So vielversprechend die potentiellen Möglichkeiten der Biokohle-Verwendung in der Landwirtschaft angepriesen werden, so bewusst sollte man sich über die möglichen Risiken und Zielkonflikte dieses faszinierenden Materials sein: Die Herstellung in grossen Mengen kann zu einer verschärften Nutzungskonkurrenz um Biomasseverwertung führen. Es stellt sich zum Beispiel die Frage, ob der Anbau von Biomasse für die Biokohleproduktion nachteilige Auswirkungen auf die Nahrungsmittelproduktion haben könnte.6 Möglich sind auch Zielkonflikte zwischen der Maximierung der Biokraftstoffproduktion und der Maximierung der Biokohleherstellung.5 Beim Herstellungsverfahren bilden sich, abhängig von der Beschaffenheit des Ausgangsmaterials und den Prozessbedingungen, zahlreiche gesundheitsgefährdende Schadstoffe.
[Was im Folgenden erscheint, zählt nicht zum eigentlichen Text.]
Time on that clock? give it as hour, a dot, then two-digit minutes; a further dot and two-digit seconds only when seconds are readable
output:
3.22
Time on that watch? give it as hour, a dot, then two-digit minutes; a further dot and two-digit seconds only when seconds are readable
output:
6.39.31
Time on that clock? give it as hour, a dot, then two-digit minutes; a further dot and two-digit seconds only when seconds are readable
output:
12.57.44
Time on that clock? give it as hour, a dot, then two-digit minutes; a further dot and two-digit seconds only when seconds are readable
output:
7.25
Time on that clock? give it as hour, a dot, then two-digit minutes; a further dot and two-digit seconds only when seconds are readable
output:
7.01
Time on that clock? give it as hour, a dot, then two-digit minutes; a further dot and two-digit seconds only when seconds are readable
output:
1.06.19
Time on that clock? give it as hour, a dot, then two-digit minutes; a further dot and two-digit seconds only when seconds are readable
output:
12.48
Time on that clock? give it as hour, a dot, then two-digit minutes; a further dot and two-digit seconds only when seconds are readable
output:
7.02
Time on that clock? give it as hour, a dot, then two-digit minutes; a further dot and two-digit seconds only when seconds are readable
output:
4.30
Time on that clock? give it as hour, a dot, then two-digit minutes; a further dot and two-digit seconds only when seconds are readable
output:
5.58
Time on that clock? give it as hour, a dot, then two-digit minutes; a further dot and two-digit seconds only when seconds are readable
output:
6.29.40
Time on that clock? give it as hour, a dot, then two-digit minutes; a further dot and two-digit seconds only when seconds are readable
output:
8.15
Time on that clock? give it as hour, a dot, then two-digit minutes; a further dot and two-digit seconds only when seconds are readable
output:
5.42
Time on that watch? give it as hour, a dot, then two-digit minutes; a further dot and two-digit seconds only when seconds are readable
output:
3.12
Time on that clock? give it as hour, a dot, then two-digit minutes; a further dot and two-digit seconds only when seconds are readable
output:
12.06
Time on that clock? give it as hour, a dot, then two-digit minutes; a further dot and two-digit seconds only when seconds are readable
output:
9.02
Die Akkumulierung von Schwermetallen in Böden und die Emission giftiger Gase wie Kohlenmonoxid ist während des gesamten Lebenszyklus der Biokohle möglich.6 Die Mehrheit der praktischen Feldstudien fokussiert sich auf tropische, nährstoffarme Böden und über die Wirkung in Böden der gemässigten Zonen ist verhältnisweise weniger bekannt, was potentielle Risiken mit sich bringen kann.7 In zahlreichen Versuchen [BS(1] wurde eine bemerkenswerte Ertragssteigerung sowie positive, aber auch negative Effekte auf Wasserhaltekapazität, Stickstoffgehalt, Boden-Schüttdichte sowie Nährstoffaustauschkapazität festgestellt. Ebenso beobachtete man erhebliche Ertragseinbussen beispielsweise beim Einsatz von Biokohlen auf Reisstroh in einen Sandboden. Biokohlen können sogar als Treibhausgasquelle wirken, anstatt diese im Boden zu speichern, wenn eine unpassende Kombination aus Biokohle-Bodenart und Prozessbedingungen (Temperatur) benutzt wird.8

Sehen Sie die Zukunft der Biokohle nicht zu schwarz

Aufgrund der grossen Variationen von Biokohlen, Bodenarten und Pflanzen muss noch viel Forschung zur individuellen Wirkung betrieben werden, um die grosse Vielfalt der resultierenden Wechselwirkungen und deren Effekte zu verstehen. Es besteht eine grosse Forschungslücke über die Wirkungsweise von Biokohlen in Böden der gemässigten Zonen.5 Forschungsfragen wie «Welchem Boden/welcher Kultur fügt man welche Biokohle hinzu?» helfen die Risiken zu verringern und Wissenslücken zu füllen. Es existieren zudem unvermeidbare Zielkonflikte zwischen den erwähnten Vorteilen: Sollen wir Biomasse für die Biokohlegewinnung verwenden oder für die Energiegewinnung ?9 Trade-off-Analysen sind zentral für zukünftige Studien, denn alle erwähnten Vorteile maximieren zu können, ist sehr unwahrscheinlich und es gibt eine unzureichende Datenlage, um Schlussfolgerungen zur Biokohleproduktion und -anwendung auf dem Boden in allen Situationen zu ziehen.5 Es gibt aber durchaus positive Aspekte: In tropischen Regionen besitzt die Zugabe von Biokohlen als Bodenzusatzstoff vielleicht das Potential, nährstoffarme Tropenböden fruchtbarer werden zu lassen. Dadurch kann der Regenwaldabholzung zur Gewinnung neuer Anbauflächen entgegengewirkt werden.1  Kleinbetriebe unter zwei Hektaren produzieren auf 24 % der weltweiten landwirtschaftlichen Fläche 30-34% der globalen Lebensmittelproduktion.10  Das ist überproportional viel. Persönlich bin ich deshalb der Ansicht, dass die sachgemässe Verwendung von Biokohle in Klein- und Familienbetrieben ein enormes Potential besitzt. Denn sie können Biokohle aus regionaler Biomasse herstellen, um damit in geschlossenen Kreisläufen die Bodenfruchtbarkeit und Nahrungsproduktion zu erhöhen.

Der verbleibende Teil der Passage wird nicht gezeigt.